Search code examples
javaapache-sparkbigdataparquet

User class threw exception: org.apache.spark.sql.AnalysisException: Unable to infer schema for Parquet. It must be specified manually


I'm implementing a spark java code as, Dataset input = spark.read().parquet(configuration.getInputDataLocation());

But the the inputDataLocation(A folder in Azure Storage Account container) may not have any data and in such use cases exception is being thrown, User class threw exception: org.apache.spark.sql.AnalysisException: Unable to infer schema for Parquet. It must be specified manually.

Is there a brief way to check if the file folder is empty beforehand and then only I process the spark java code line written above.


Solution

  • Why don't you try a read in the input dir to check if it exists?

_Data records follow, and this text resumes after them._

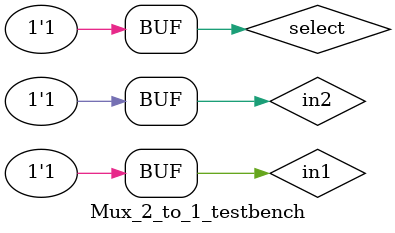
<source format=sv>
module Mux_2_to_1(select, in1, in2, out);
	input select, in1, in2;
	output out;
	
	assign out = ((~select & in1) | (select & in2));
endmodule

module Mux_2_to_1_testbench;

	logic select, in1, in2, out;
	integer i;
	
	Mux_2_to_1 DUT(select, in1, in2, out);
	
	initial begin
		select = 0;
		in1 = 0; in2 = 0;  #10;
		assert(out == in1);
		in1 = 1; in2 = 0;  #10;
		assert(out == in1);
		in1 = 0; in2 = 1;  #10;
		assert(out == in1);
		in1 = 1; in2 = 1;  #10;
		assert(out == in1);
		select = 1;
		in1 = 0; in2 = 0;  #10;
		assert(out == in2);
		in1 = 1; in2 = 0;  #10;
		assert(out == in2);
		in1 = 0; in2 = 1;  #10;
		assert(out == in2);
		in1 = 1; in2 = 1;  #10;
		assert(out == in2);
	
	end
	
endmodule	
</source>
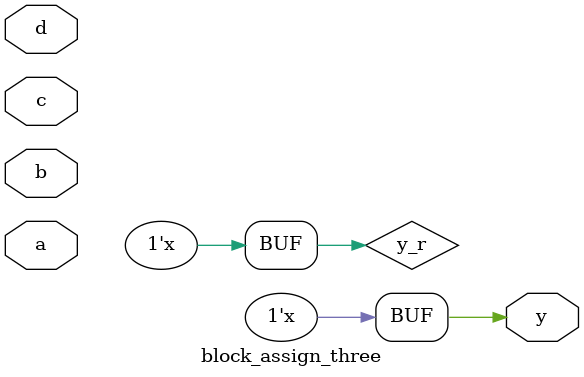
<source format=v>

module block_assign_three
        (
            input a,
            input b,
            input c,
            input d,
            
            output y        
        );
    
    reg temp1;
    reg temp2;
    reg y_r;
    
    assign y = y_r;
    
    always @(a, b, c, d)
    begin
        y_r = temp1 | temp2;
        temp1 = a & b;
        temp2 = d ^ c;        
    end    
endmodule
// END OF block_assign_three.v FILE ***************************************************

    
   
</source>
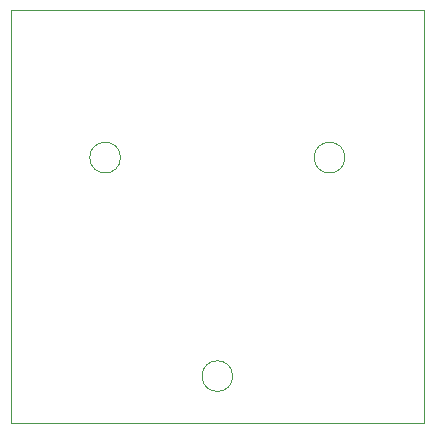
<source format=gbr>
%TF.GenerationSoftware,KiCad,Pcbnew,8.0.5*%
%TF.CreationDate,2024-10-09T23:06:35-04:00*%
%TF.ProjectId,4-Channel Array V3,342d4368-616e-46e6-956c-204172726179,rev?*%
%TF.SameCoordinates,Original*%
%TF.FileFunction,Profile,NP*%
%FSLAX46Y46*%
G04 Gerber Fmt 4.6, Leading zero omitted, Abs format (unit mm)*
G04 Created by KiCad (PCBNEW 8.0.5) date 2024-10-09 23:06:35*
%MOMM*%
%LPD*%
G01*
G04 APERTURE LIST*
%TA.AperFunction,Profile*%
%ADD10C,0.050000*%
%TD*%
G04 APERTURE END LIST*
D10*
X166300000Y-78500000D02*
G75*
G02*
X163700000Y-78500000I-1300000J0D01*
G01*
X163700000Y-78500000D02*
G75*
G02*
X166300000Y-78500000I1300000J0D01*
G01*
X182500000Y-82500000D02*
X147500000Y-82500000D01*
X175800000Y-60000000D02*
G75*
G02*
X173200000Y-60000000I-1300000J0D01*
G01*
X173200000Y-60000000D02*
G75*
G02*
X175800000Y-60000000I1300000J0D01*
G01*
X150000000Y-47500000D02*
X182500000Y-47500000D01*
X182500000Y-47500000D02*
X182500000Y-82500000D01*
X147500000Y-82500000D02*
X147500000Y-47500000D01*
X148000000Y-47500000D02*
X150000000Y-47500000D01*
X156800000Y-60000000D02*
G75*
G02*
X154200000Y-60000000I-1300000J0D01*
G01*
X154200000Y-60000000D02*
G75*
G02*
X156800000Y-60000000I1300000J0D01*
G01*
X147500000Y-47500000D02*
X148000000Y-47500000D01*
M02*

</source>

           final boolean exists;
                try {
                    exists = file.getFileSystem(spark.sparkContext().hadoopConfiguration()).getFileStatus(file).isFile();
    
    //exists = dir.getFileSystem(spark.sparkContext().hadoopConfiguration()).listStatus(dir).length // (0 length is an empty dir)
                } catch (IOException e) {
                    throw new UncheckedIOException(e);
                }
        
                if (exists) {
                    return spark.read().parquet(configuration.getInputDataLocation());
                } else {
                    LOG.warn("File directory '{}' does not exist", file);
                    return spark.emptyDataset(SOME_ENCODER);
                }
            }